[Written problem 1] In the blog post about the writer's grandmother and best friend, what happened to the grandmother a week before Christmas in 2007?
[Written problem 2] Pick up the blog post about the writer's grandmother and best friend after its last sentence and write what comes next.

***** Text block *****

9.13.2013

my best friend is heaven sent

Background: I am the oldest grandkid on my mom's side, and was the only grandkid for the first part of my life. It goes without saying I was loved, I was adored, by my aunts, my uncles (they even got me a card for the first time I peed on the potty...true story, it's in my scrapbook), but especially by my grandma. I was super close to my grandma all growing up. I looked up to her, I loved her, I wanted to spend all my time with her. She adored me, but I also adored her.


Then, in 2007, a week before Christmas, my grandma was in an awful car accident. She had been hit head on by a drunk driver and killed almost instantly. That experience was sudden and tragic and one I hate remembering. Someone I had loved SO much was taken. And I took that hard. 

Shortly after the accident, I was given a priesthood blessing in an attempt to find some kind of comfort. I knew of the truthfulness of the plan of salvation, but sometimes in the very dark and raw moments, that was not enough and did not bring sufficient solace. I had heard the man giving me the blessing talk before in casual conversation that he did not believe in guardian angels, that he believed angels were not primarily concerned with helping those still on this earth, but busied with teaching those on the other side. However, in the blessing that he gave me that night, I was promised that my grandma would be my guardian angel, that she would always be watching over me. I knew for a fact that this was not something coming from the one giving the blessing, but from God, that not only would He be watching over me, but so would she.

Fast forward a year and a half. I had just started my freshman year at ASU. All of my friends had chosen to go to school elsewhere, and I was left all alone. I knew no one my first couple of weeks in college. I was still struggling with losing my grandma, and taking that along with everything else in put me at what was probably my lowest low. I cried more in that first little bit than I think I had in the first 15 years of my life. I was so alone, so...down. I didn't know how to cope, but I knew I needed someone. I would pray all day every day, "Heavenly Father, I just need a friend. I just need a friend." 

One day, I was walking around institute, trying to find a place to sit. I turned a corner and saw Celeste, a girl I had gone to high school with. Celeste and I had several classes together in high school. We sat next to each other and edited one another's papers, but we weren't really friends outside of class. That day, she invited me to sit down and eat lunch with the group of girls she was already sitting with, and I did. I started meeting up with Celeste every day after that and pretty soon, we were inseparable. Eventually we became roommates, and literally spent just about every second together. We went on a dozen trips, we worked right across the street from each other, we took the exact same classes throughout our times at ASU...It was rare to see us apart. And we liked it that way!

***** Given information *****

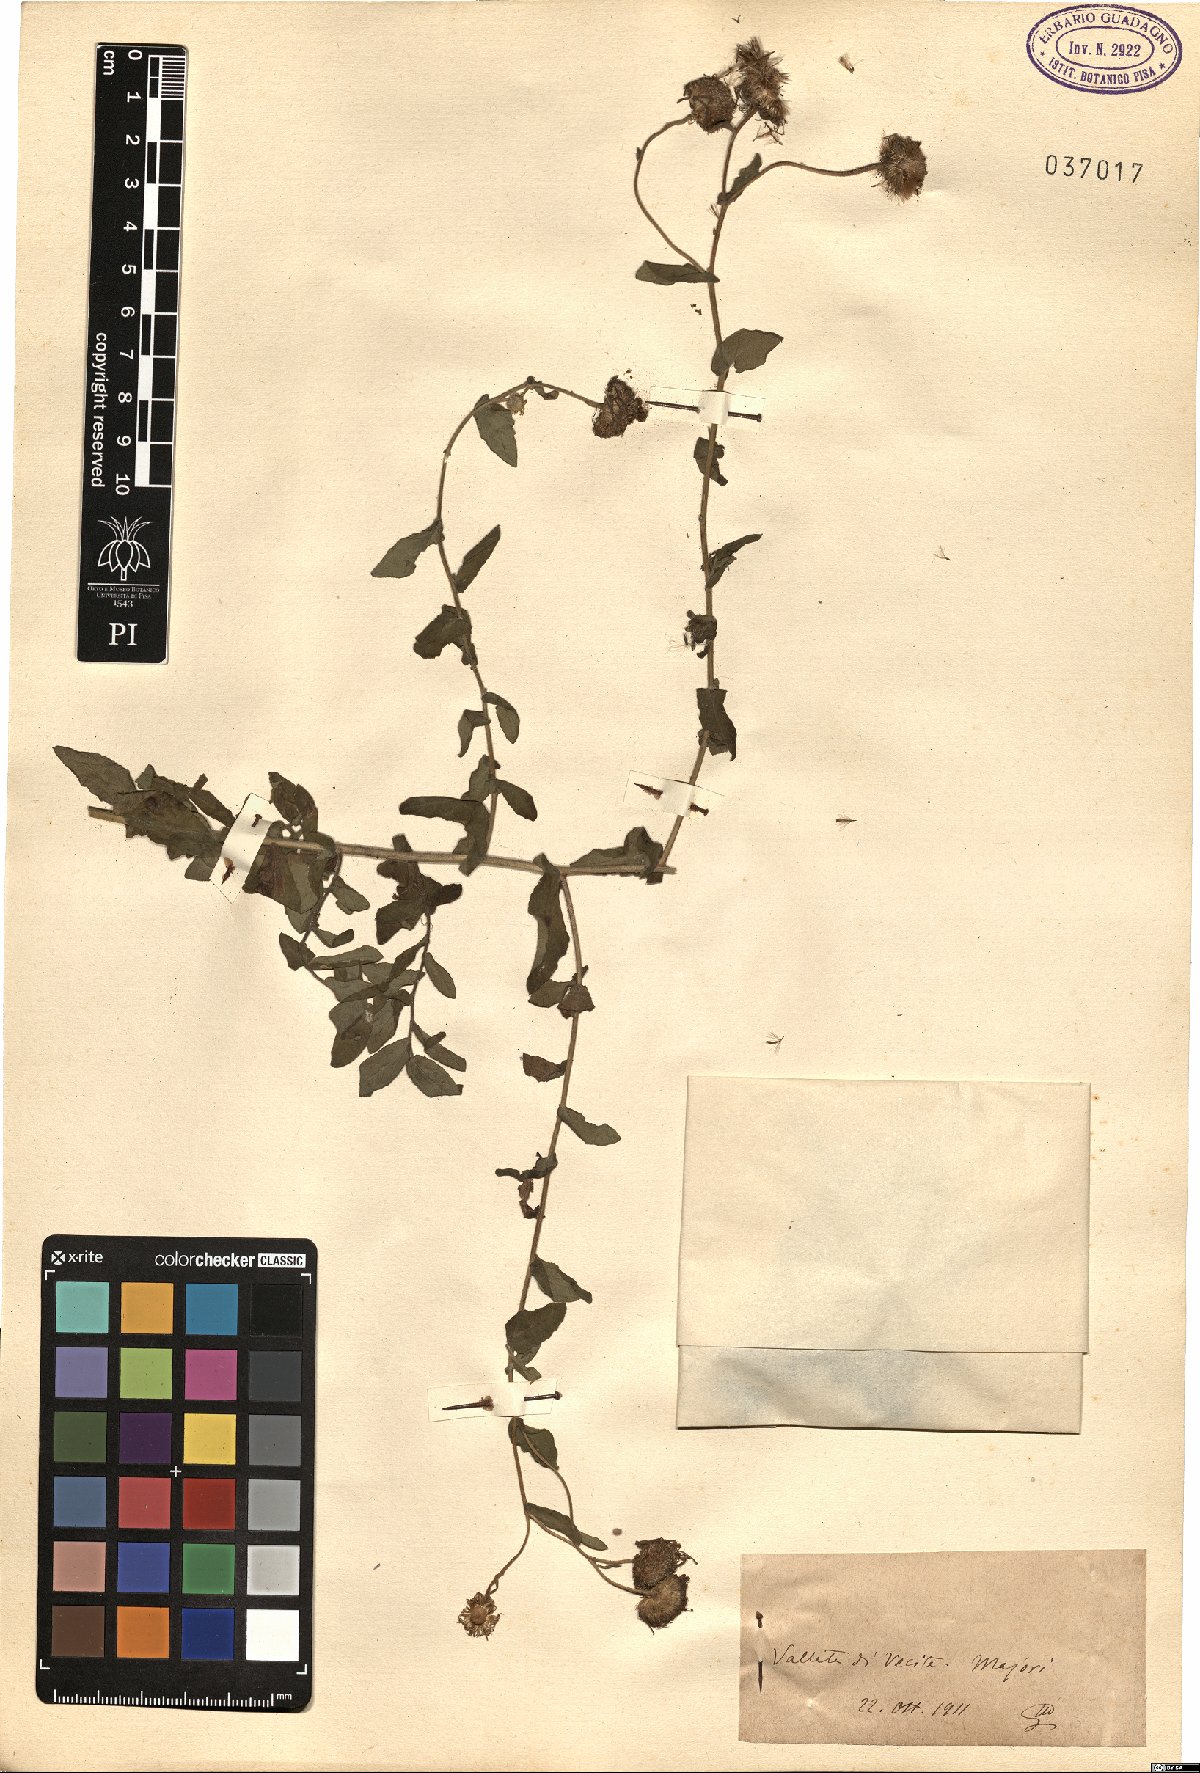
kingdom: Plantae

*****

[Task response 1] A drunk driver hit her head-on, and she was killed almost instantly.

[Task response 2]
Then I got married. And eight months later, Celeste got married.

On the day of her wedding, I was sitting next to my mom in the sealing room of the temple as we waiting. My mom asked if I knew who the woman sitting across from us was. I told her it was Celeste's grandma. That wasn't enough for my mom; she knew her from somewhere and she needed to know her name, like now. A couple hours later, at the luncheon, my mom went up to Celeste's grandma, wanting to figure out where she knew her from. Celeste's grandma told her that her name was Arvana, and my mom connected the dots instantly. She turned around to face me a few tables over and motioned for me to come to her. She did the same to Celeste. We got to where she was and my mom said to me, to us, "Celeste, this is your grandma? (turning to me), This is Arvana. She was Grandma's best friend for years and years and years, up until the accident." 

Immediately, I started crying, shaking. I grabbed Celeste and we hugged for a very....long time. All I could think was my grandma, my promised guardian angel, had watched over me when I was in my darkest hour, had seen that I needed a best friend, and thought that her best friend's granddaughter would be the perfect fit.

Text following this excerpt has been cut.